Cystatin C: A Promising Marker of Renal Function in Patients with Systemic Lupus Erythematosus?
DOI:
https://doi.org/10.20344/amp.5770Keywords:
Biological Markers, Cystatin C, Lupus Erythematosus, Renal Insufficiency, Systemic.Abstract
Purpose: Cystatin C has a higher correlation with glomerular filtration rate and a more significant clinical prognosis than creatinine. We sought to determine whether it is a marker of renal function different from creatinine (cystatin C potentially superior to creatinine), in patients with systemic lupus erythematosus.Material and Methods: 37 patients with systemic lupus erythematosus were evaluated. Serum cystatin C was determined by nephelometry and creatinine by modified Jaffe method. We compared five formulas: Chronic Kidney Disease – Epidemiology Collaboration cystiatin; Chronic Kidney Disease – Epidemiology Collaboration creatinine-cystatin; Cockcroft-Gault; Modification of Diet in Renal Disease and Chronic Kidney Disease – Epidemiology Collaboration creatinine, using the latter as a reference. We analyzed the influence of clinical and laboratory factors in cystatin C variation, using multivariate linear regression.
Results: Cystatin C was singly elevated in ten participants, versus none isolated creatinine elevation, and this difference was significant (p = 0.002). There was a difference between the estimated glomerular filtration rate by Chronic Kidney Disease – Epidemiology Collaboration cystatin and by Chronic Kidney Disease – Epidemiology Collaboration creatinine (-6.0541 mL/min/1.73 m2, p = 0.07), more pronounced for lower glomerular filtration rate. Consequently, Chronic Kidney Disease – Epidemiology Collaboration cystatin reclassified 4 patients as having chronic kidney disease de novo and 1 patient as not having chronic kidney disease (p = 0.375).
Cystatin C was only significantly influenced by age (p < 0.001).

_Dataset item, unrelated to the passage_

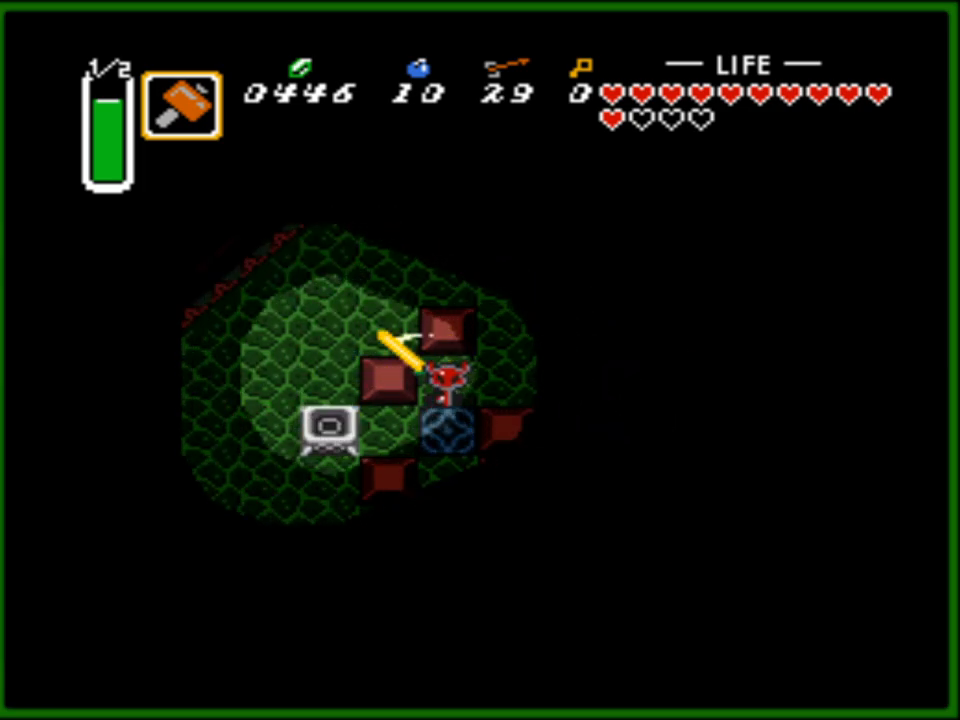
{"buttons": [], "events": [[33, "B", "up"], [100, "B", "down"], [183, "B", "up"], [267, "B", "down"], [317, "B", "up"], [400, "B", "down"], [483, "B", "up"]]}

Discussion: Several reports showed cystatin C as a better marker to define chronic kidney disease, allowing more accurate classification and risk stratification, compared with creatinine. In this study, Cystatin C revealed as a promisor marker of renal function in patient with lupus, mainly in patients with lower glomerular filtration rates. The correlation between age and cystatin C seems to be a confounding
factor, as glomerular filtration rate physiologically declines with ageing.
Conclusion: Cystatin C was potentially superior to creatinine and in this study and cystatin C seems to detect changes in glomerular filtration rate earlier than creatinine and may be a better screening method for chronic kidney disease in systemic lupus erythematosus.